I have the following problem: Find the closed-form solution of:
$$\sum_{k=-m}^m(-1)^k(\cos(k\omega)-\sin(k\omega))$$
Since $\sin(x)=-sin(-x)$ and $\sin(0)=0$, the sine term will cancel. Furthermore, cosine is even, hence, the summation becomes $1+2\sum_{k=1}^m(-1)^k\cos(k\omega)$
My attempt to compute that sum is as follows:
$$\sum_{k=1}^m(-1)^k\cos(k\omega)=-\cos(\omega)-(-1)^{m+1}\cos((m+1)\omega)+\sum_{k=2}^{m+1}(-1)^k\cos(k\omega)$$
Then
$$\sum_{k=1}^m(-1)^k\cos(k\omega)\Big(1-A\Big)=-\cos(\omega)-(-1)^{m+1}\cos((m+1)\omega)$$
My problem is that I don't know what $A$ should be.

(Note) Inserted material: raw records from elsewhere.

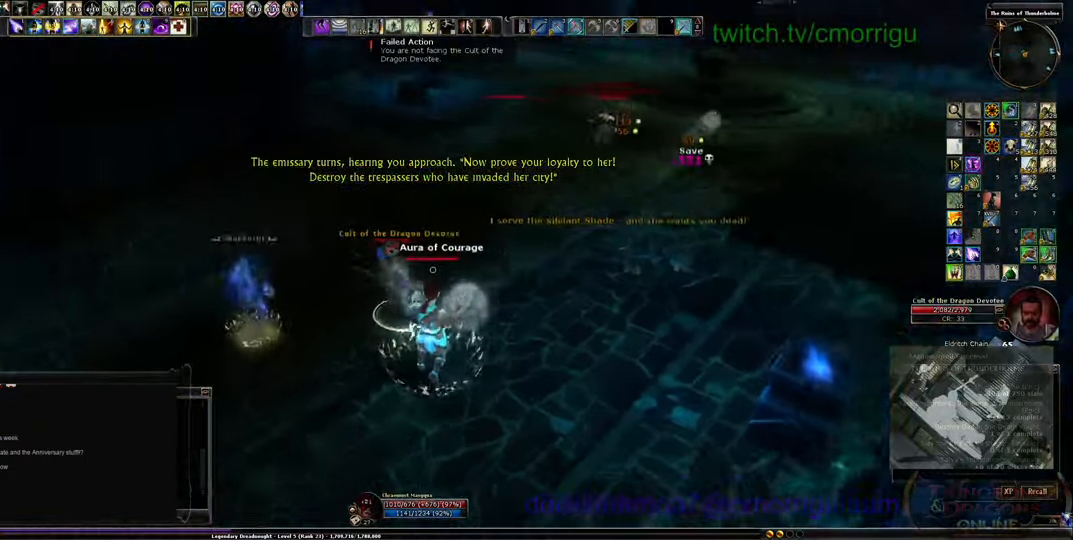
{"keys": ["a", "s"], "events": [[166, "a", "down"]]}
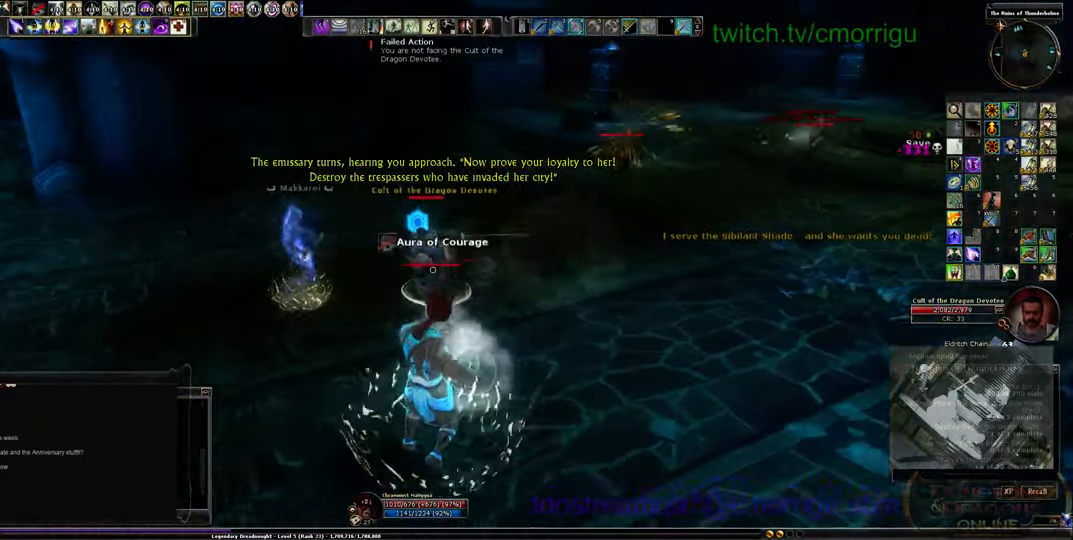
{"keys": ["a"], "events": [[366, "s", "up"]]}
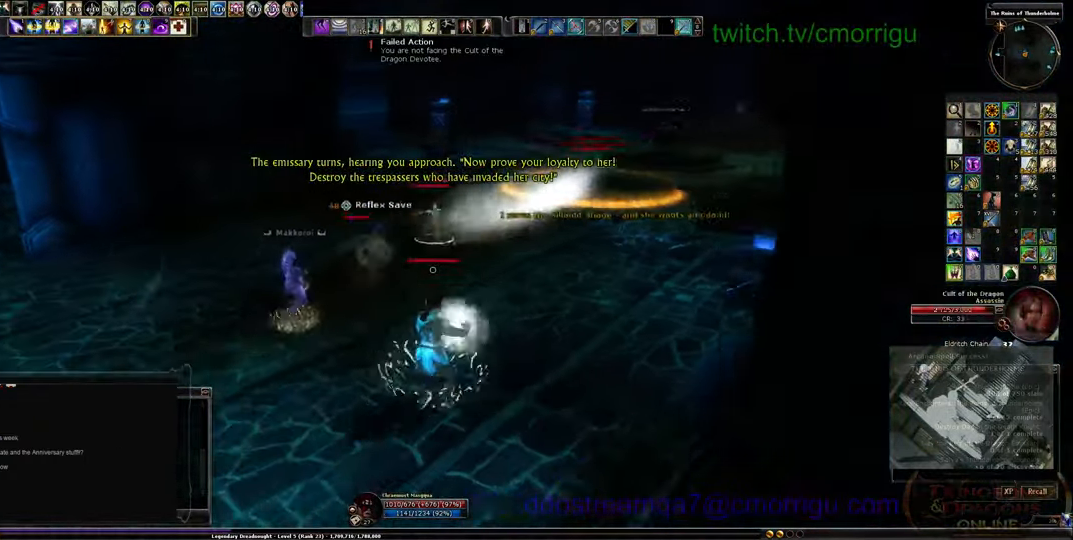
{"keys": [], "events": [[166, "a", "up"], [300, "tab", "down"], [433, "tab", "up"]]}
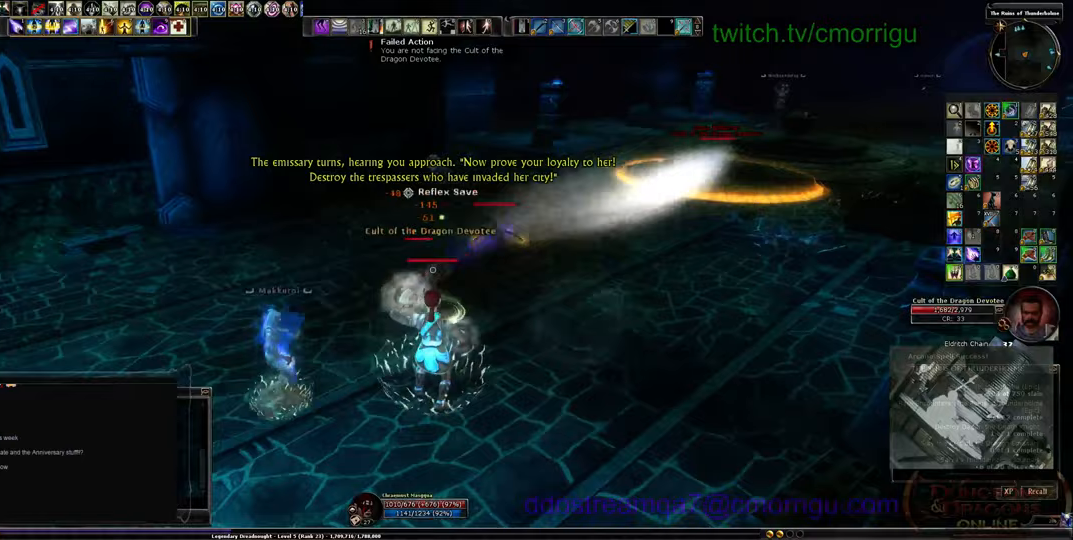
{"keys": ["a"], "events": [[267, "s", "down"], [300, "a", "down"], [400, "s", "up"]]}
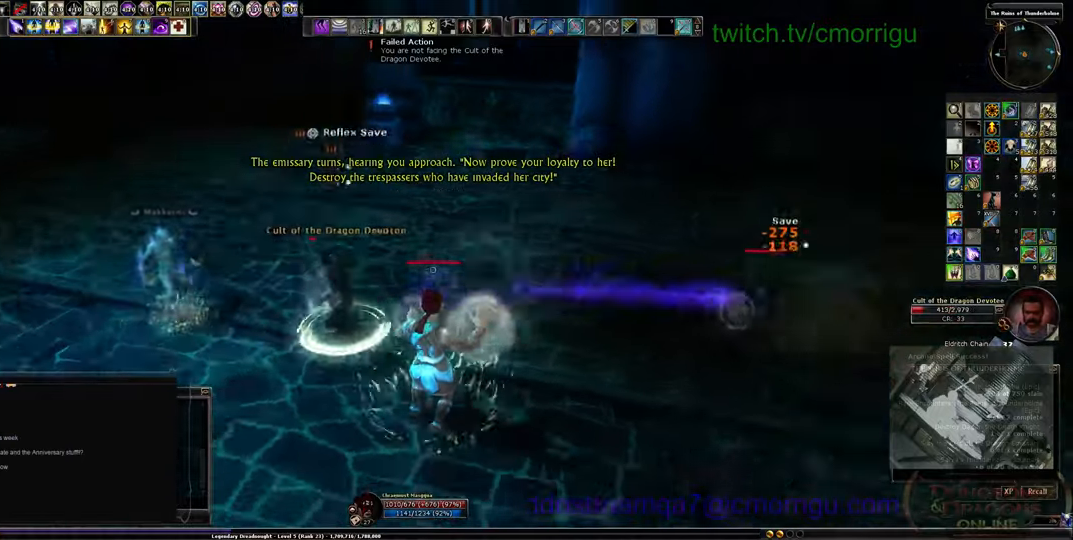
{"keys": ["a"], "events": []}
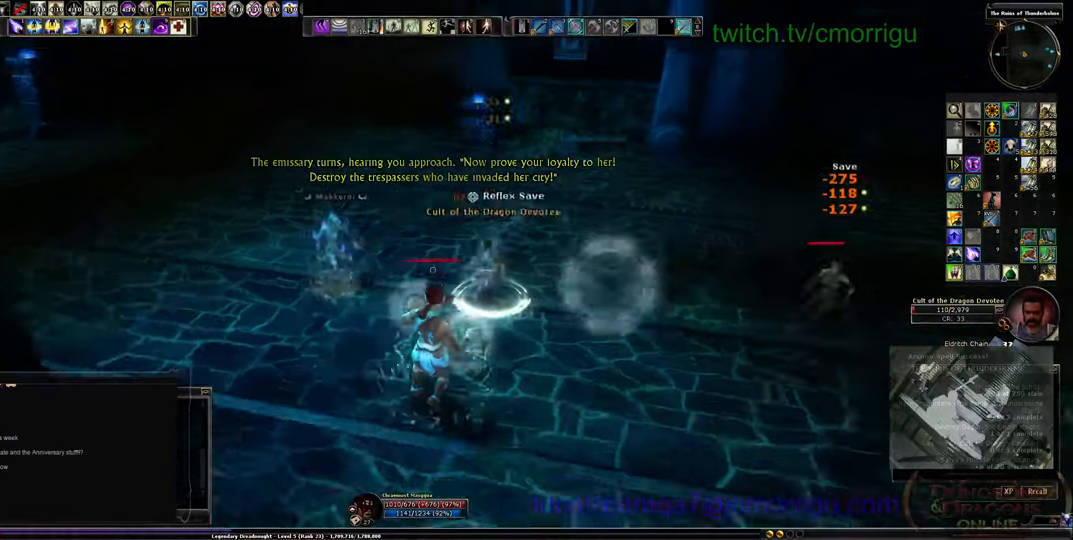
{"keys": ["a"], "events": []}
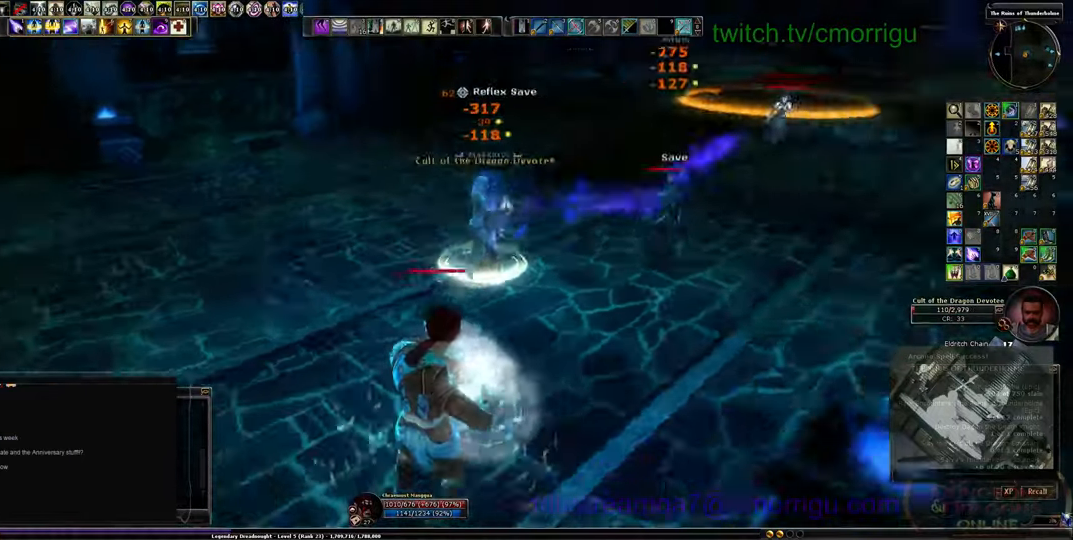
{"keys": ["a"], "events": []}
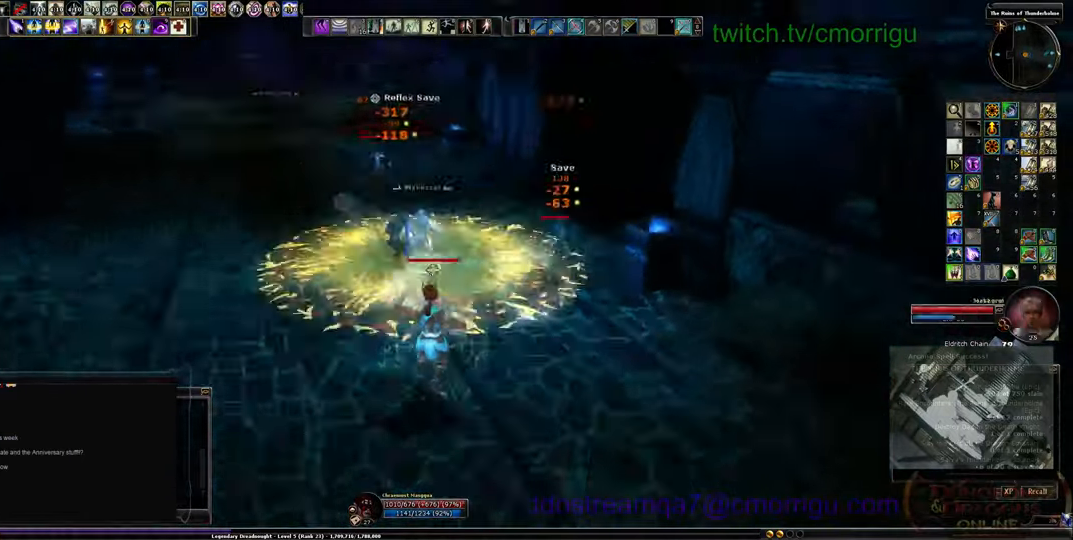
{"keys": [], "events": [[100, "a", "up"], [267, "tab", "down"], [400, "tab", "up"]]}
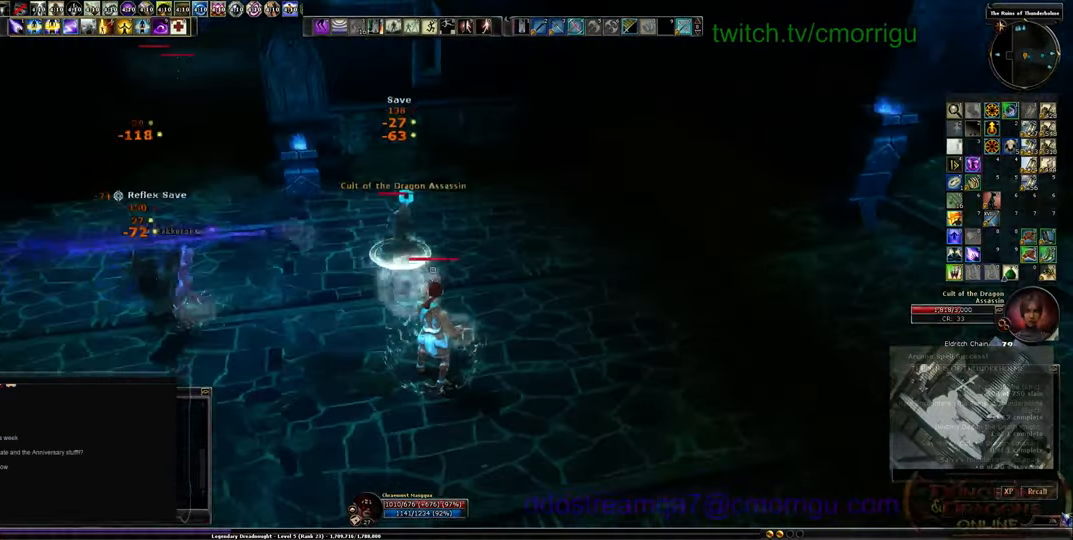
{"keys": ["s"], "events": [[133, "s", "down"]]}
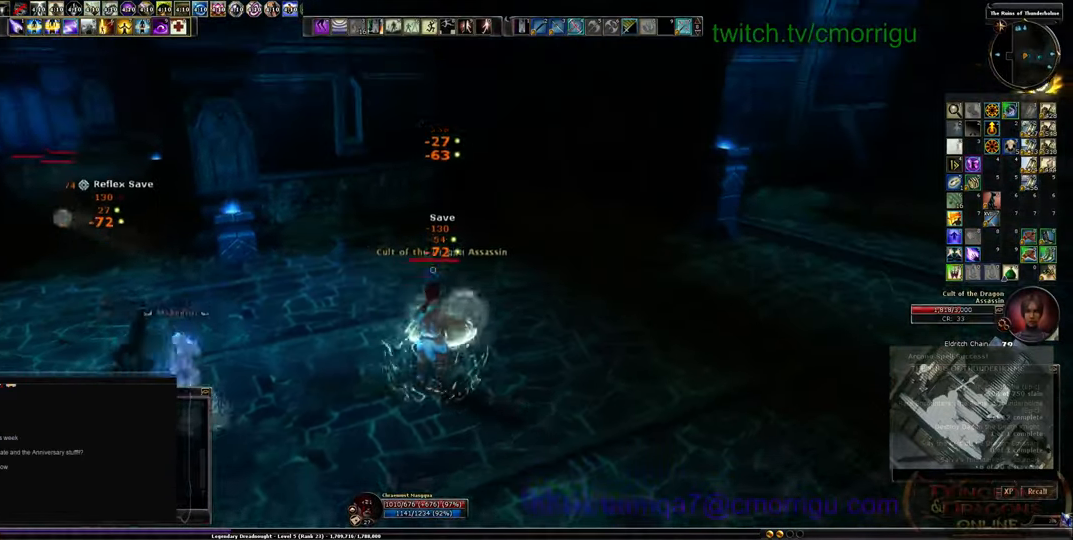
{"keys": ["s"], "events": []}
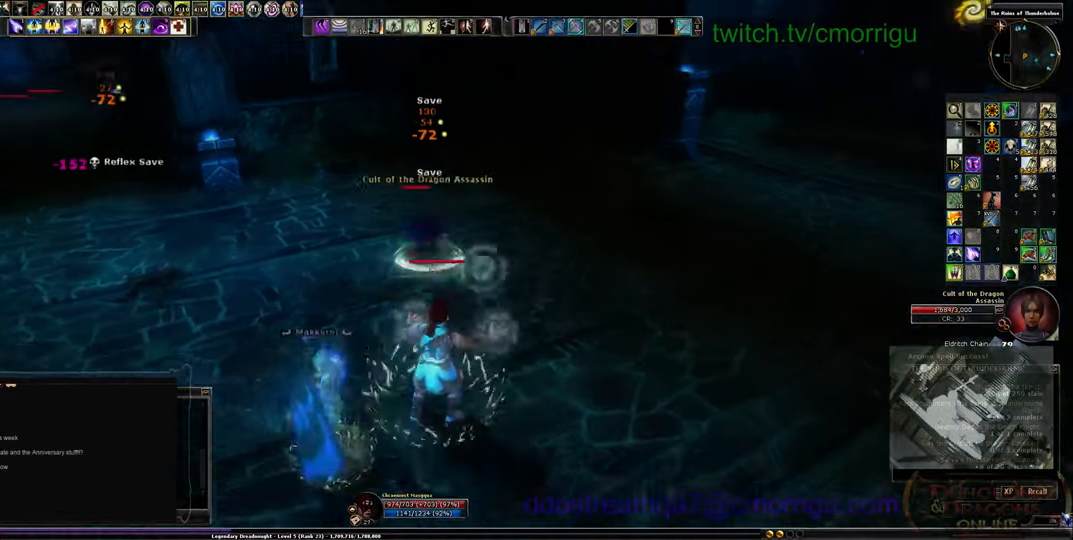
{"keys": ["a", "s"], "events": [[33, "a", "down"]]}
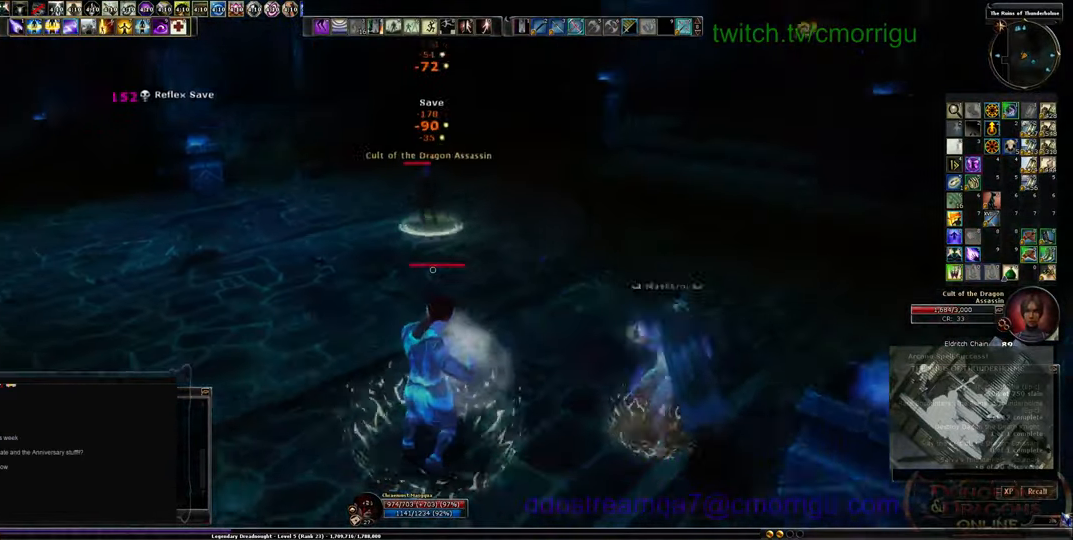
{"keys": ["a"], "events": [[200, "s", "up"]]}
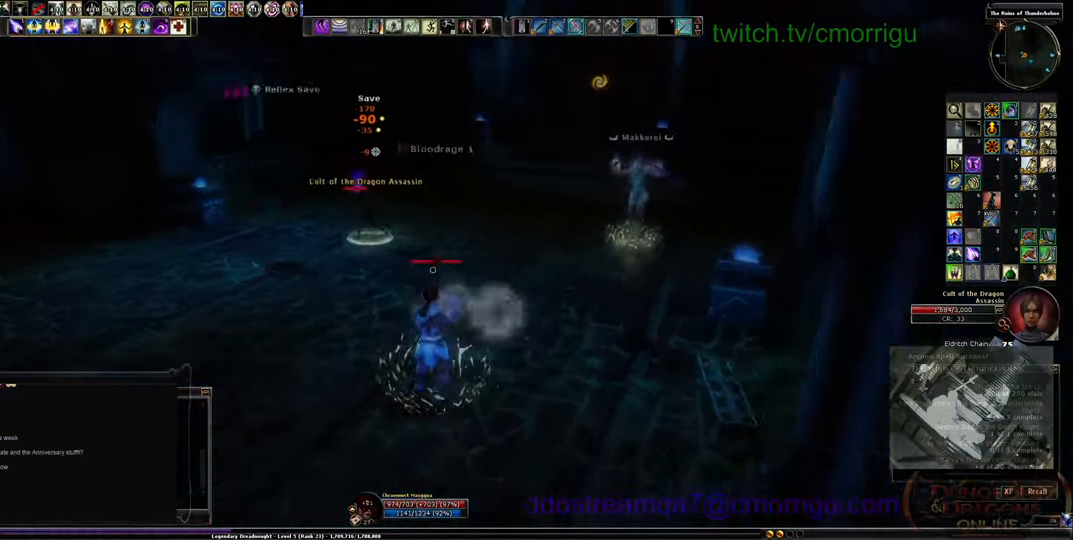
{"keys": ["a"], "events": []}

I use this approach, because it usually does the trick for this kind of series. However, maybe here a completely different approach is required. I'd appreciate if someone can help me figure out what $A$ should be, or a different approach to find the closed-form solution.
Thanks
Best Answer
Hint
As $k$ is an integer, $(-1)^k=\cos k\pi$
Now use https://mathworld.wolfram.com/WernerFormulas.html
and finally follow How can we sum up $\sin$ and $\cos$ series when the angles are in arithmetic progression?